Przemysł farmaceutyczny
Przemysł farmaceutyczny przyczynił się do „szerzenia słowa” wśród lekarzy i pacjentów o zależności między wysokim stężeniem cholesterolu i chorobami serca. Poczynione wysiłki przyniosły mu duże zyski, gdyż leki stosowane dziś na obniżenie stężenia cholesterolu są drogie i powszechnie przepisywane. Wiele reklam tych leków wprowadza
odbiorców w błąd, gdyż zbytnio upraszczają związek przyczynowo-skutkowy pomiędzy cholesterolem a chorobami serca. W takiej reklamie nie zobaczysz aktorów przedstawiających lenia kanapowego zajadającego tłuste cheeseburgery przed ekranem telewizora. Pokazują one zdrowych ludzi, zwolenników zdrowego stylu życia, którzy i tak mają wysoki poziom cholesterolu, co sprawia wrażenie, że jedynym rozwiązaniem na wysoki cholesterol jest terapia lekami.

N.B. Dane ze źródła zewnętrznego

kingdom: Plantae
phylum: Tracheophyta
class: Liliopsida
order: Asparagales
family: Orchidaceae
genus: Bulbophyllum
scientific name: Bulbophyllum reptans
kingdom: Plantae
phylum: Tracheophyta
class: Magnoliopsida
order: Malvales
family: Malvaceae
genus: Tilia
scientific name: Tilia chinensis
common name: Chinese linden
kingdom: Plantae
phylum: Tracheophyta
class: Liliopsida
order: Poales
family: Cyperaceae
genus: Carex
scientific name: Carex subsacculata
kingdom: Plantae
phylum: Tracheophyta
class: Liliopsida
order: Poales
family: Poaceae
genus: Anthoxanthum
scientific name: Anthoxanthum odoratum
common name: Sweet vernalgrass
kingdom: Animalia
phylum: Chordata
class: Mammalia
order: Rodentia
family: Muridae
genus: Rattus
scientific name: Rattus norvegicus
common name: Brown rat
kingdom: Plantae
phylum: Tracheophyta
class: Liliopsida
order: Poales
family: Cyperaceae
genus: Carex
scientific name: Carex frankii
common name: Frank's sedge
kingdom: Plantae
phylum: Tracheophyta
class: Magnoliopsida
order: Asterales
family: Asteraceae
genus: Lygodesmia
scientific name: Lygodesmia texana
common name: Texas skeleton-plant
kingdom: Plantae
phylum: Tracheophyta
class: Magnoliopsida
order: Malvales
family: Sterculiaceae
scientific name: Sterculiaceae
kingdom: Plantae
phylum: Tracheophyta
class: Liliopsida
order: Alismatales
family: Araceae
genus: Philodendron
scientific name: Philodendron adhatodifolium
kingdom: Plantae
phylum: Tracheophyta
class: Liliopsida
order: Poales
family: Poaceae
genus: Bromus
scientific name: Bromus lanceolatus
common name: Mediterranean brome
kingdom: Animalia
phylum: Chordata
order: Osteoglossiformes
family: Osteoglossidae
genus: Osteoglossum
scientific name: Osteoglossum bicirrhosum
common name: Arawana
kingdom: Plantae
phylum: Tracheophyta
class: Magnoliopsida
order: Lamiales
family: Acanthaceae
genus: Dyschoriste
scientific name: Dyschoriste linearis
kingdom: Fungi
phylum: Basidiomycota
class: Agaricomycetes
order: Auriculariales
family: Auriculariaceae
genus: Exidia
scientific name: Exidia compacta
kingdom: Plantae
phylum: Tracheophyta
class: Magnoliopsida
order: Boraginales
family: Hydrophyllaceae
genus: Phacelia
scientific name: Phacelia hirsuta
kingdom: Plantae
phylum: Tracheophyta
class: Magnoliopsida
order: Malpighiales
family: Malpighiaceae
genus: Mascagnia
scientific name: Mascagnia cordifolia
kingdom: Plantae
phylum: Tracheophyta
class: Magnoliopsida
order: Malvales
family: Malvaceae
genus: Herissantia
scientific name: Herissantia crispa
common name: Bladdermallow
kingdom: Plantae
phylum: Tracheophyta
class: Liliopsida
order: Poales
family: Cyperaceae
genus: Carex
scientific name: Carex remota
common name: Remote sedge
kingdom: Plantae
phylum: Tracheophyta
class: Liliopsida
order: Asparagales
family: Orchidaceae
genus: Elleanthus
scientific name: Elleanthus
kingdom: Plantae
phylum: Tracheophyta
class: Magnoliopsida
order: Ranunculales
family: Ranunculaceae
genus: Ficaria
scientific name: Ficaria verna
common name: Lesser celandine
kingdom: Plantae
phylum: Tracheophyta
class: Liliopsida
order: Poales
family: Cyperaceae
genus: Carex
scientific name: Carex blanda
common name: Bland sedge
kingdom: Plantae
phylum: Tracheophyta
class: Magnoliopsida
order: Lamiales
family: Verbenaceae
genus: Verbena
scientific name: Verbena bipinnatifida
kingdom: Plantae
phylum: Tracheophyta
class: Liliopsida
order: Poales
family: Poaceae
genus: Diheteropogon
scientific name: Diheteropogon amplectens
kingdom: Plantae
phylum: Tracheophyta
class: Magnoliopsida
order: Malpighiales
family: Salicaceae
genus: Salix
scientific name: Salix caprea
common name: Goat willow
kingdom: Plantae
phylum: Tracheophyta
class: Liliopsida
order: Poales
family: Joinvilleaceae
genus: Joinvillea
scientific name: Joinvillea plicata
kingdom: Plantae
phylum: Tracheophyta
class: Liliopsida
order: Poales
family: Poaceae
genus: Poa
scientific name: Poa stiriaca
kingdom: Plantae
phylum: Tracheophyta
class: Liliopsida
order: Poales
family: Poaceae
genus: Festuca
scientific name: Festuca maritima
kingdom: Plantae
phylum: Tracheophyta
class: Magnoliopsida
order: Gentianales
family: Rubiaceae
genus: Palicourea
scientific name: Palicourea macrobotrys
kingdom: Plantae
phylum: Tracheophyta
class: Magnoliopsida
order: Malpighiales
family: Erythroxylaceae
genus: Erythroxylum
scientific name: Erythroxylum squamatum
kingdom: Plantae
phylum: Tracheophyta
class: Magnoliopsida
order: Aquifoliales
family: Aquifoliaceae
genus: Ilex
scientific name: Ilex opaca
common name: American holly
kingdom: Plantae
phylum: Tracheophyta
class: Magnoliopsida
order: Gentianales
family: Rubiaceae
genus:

Co prawda leki te mają zastosowanie w leczeniu osób, które przeszły już atak serca lub są nim bezpośrednio zagrożone, ale odbywa się to ogromnym kosztem naszego systemu lecznictwa. W celach profilaktycznych dla ogółu społeczeństwa istnieją zdecydowanie mniej kosztowne alternatywy. Zrozumienie takich alternatywnych rozwiązań zaczyna się od zrozumienia, jak zależność genów i diety może wpływać na wysokie stężenie cholesterolu i chorób serca.